The past several years have seen an explosion of platforms with an insatiable appetite for movies and TV shows, but the Writers Guild says that it isn’t sharing in the success. If all its proposals were taken with no changes, they would amount to roughly 2% of the major producers’ operating profits, a person close to the union said.


The AMPTP said in a written statement that it is “fully committed to reaching a mutually beneficial deal.”


While the majority of debate is over TV, there are some flashpoints on the movie side. Screenwriters are looking to standardize compensation and residuals regardless of whether a movie is released in theaters or streaming. Residuals in streaming are set at a fixed rate, while theatrical releases are based on performance, offering a potentially higher upside.


In TV, the Writers Guild of America said 49% of writers are being paid minimum rates, an increase of 16 percentage points over the past decade. The minimum weekly rates range from $4,154 to $9,888, depending on the level of writer and the number of weeks of guaranteed work.



Striking writers walked a picket line outside Paramount Studios in 2007, during the most recent strike by the Writers Guild. PHOTO: NICK UT/ASSOCIATED PRESS

Nearly 25% of TV showrunners—the creatives in charge of making shows—are also working at minimum rate, an increase of more than 20 percentage points from 10 years ago. The minimum pay for a showrunner is $7,412 a week, according to the WGA.


“We’ve seen a deliberate downward pressure on writer pay,” said Chris Keyser, a co-chair of the WGA’s negotiating team. Mr. Keyser, a writer and producer whose credits include the 1990s hit “Party of Five,” said “the salaries are no longer efficient to exist in this business.”
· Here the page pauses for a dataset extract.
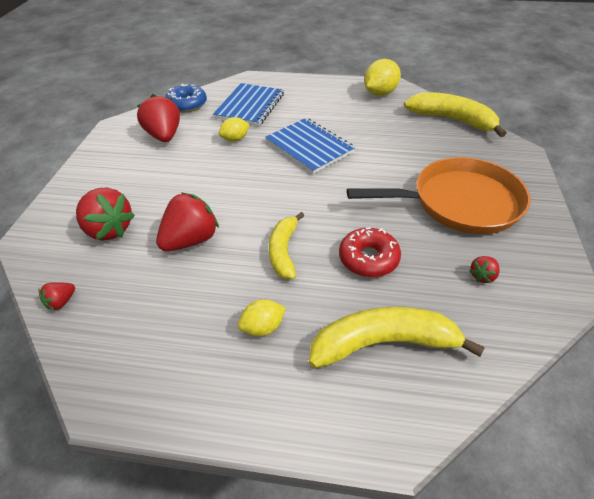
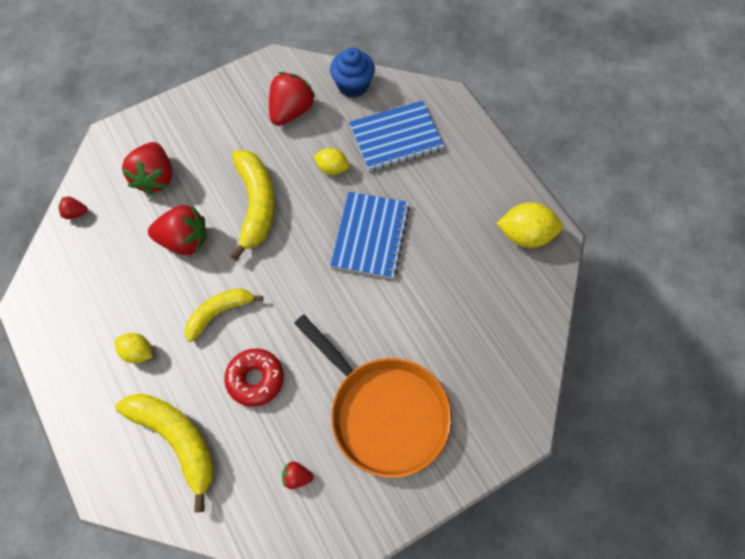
camera: 50 degrees right, 20 degrees up
blue donut [165,84,207,113] -> blue cupcake [330,48,375,98]
yellow banana [404,92,507,137] -> yellow banana moved to [230,150,275,260]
Writers are also concerned about changes to the process of making shows.


Traditionally, a TV writer would work on a show from conception to the end of production. Now, many shows—particularly in the streaming world—have fewer episodes and don’t go into production until most if not all the scripts have been written or mapped out. Once the show goes from preproduction into production and postproduction, many of the writers involved in the creative process are often let go, and only a couple remain for rewrites.


“Writing happens in all three of those phases,” said Danielle Sanchez-Witzel, a WGA negotiating-committee member. The new system, she said, “is not the model that has made the studios billions of dollars off of television.”


The move to fewer episodes and fewer writers to produce a show is driven by economics and changing viewer habits, said a person familiar with the AMPTP’s thinking.


After a yearslong content-spending spree as they were building their streaming services, Walt Disney Co., Warner Bros. Discovery Inc. and Paramount Global are now looking to cut costs.


Writers counter that they aren’t trying to turn back the clock to a bygone era, but see these moves as a way for their employers to squeeze them for problems of their own making.


“They are eroding protections writers have had for 70 years,” said comedy writer and WGA negotiator Adam Conover.